Wrigley Field opened. What a difference a century makes. 100 years ago the owners built and paid for the ballpark. Now owners strong arm cities into paying for them.
Here's an early Wrigley/Cubs photo from when they actually had a real cub.
Before Wrigley was built around Clark, Waveland, Sheffield and Addison Avenues, that property was a Lutheran Seminary. It was originally purchased in 1851 by developer William Sheffield but somehow got into the hands of a Lutheran minister named William Passavant. In 1874, St. Mark's Lutheran Church had been constructed on the land. The small chapel served as the birthplace of the seminary until the school opened officially on Oct. 1, 1891, with six students.
As the seminary grew, so did the neighborhood.
"I get the impression it was pretty bucolic when the seminary opened, yet grew up and became a little too busy, noisy and dirty in the ensuing years," said Stuart Shea, author of the just-released "Wrigley Field: The Long Life and Contentious Times of the Friendly Confines.".

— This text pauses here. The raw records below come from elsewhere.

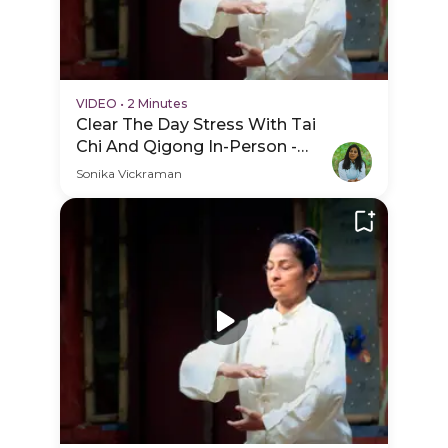
VIDEO
•
2 Minutes
Clear The Day Stress With Tai
Chi And Qigong In-Person -
PDP Hero Video Subtitle
Sonika Vickraman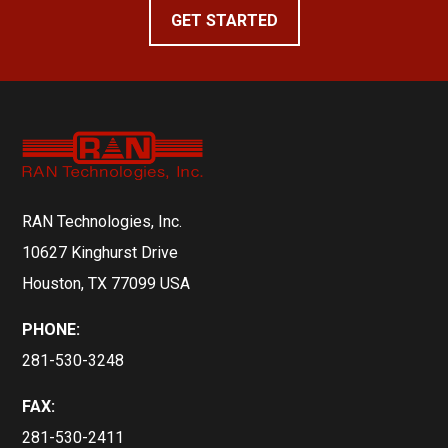
GET STARTED
RAN Technologies, Inc.
10627 Kinghurst Drive
Houston, TX 77099 USA
PHONE:
281-530-3248
FAX:
281-530-2411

In 1909, the seminary bought adjoining land to give itself a buffer from the encroaching neighborhood. That brought the property to 8 acres, according to "Passavant's Vision: A History of the Chicago Lutheran Theological Seminary, 1891-1951," by Marjory R. Weng. But it didn't solve the problem, and the seminary vacated the property in 1910, moving to Maywood and later merging with other seminaries to form the Lutheran School of Theology at Chicago, which is now on East 55th Street.

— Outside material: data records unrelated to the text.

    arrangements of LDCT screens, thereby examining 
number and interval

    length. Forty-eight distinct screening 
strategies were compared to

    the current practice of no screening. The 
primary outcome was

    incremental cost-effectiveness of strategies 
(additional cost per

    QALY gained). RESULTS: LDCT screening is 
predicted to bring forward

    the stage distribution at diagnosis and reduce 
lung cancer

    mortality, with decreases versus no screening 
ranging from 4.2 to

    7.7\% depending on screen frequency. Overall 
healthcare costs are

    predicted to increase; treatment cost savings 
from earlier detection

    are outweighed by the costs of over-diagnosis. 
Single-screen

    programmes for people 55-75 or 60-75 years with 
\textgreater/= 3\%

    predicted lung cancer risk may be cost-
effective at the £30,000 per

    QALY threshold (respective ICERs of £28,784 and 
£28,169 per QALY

Wrigley Field was originally named Weeghman Park and was built for a short lived 3rd professional baseball league team named the Whales.
The Whales' first game there was April 23, 1914. And even then, the presence of the Chicago Lutheran Theological Seminary was felt.
"There's a picture of the ballpark in the opener in 1914," Hartig said, "and beyond left field you see some of (the seminary buildings) on the property. There was a guy (on) the property, and he had time left on his lease. They were going to wait for the lease to expire. But when the season opened, there was something like nine home runs in the first three games.
"They decided the park was too small. So they checked the lease and saw it didn't say anything about a porch. So they took the back porch off the house and moved the fence back, right to his house."
The Cubs moved into Weeghman Park 2 years later in 1916 which is when the real bear cub appeared on the field.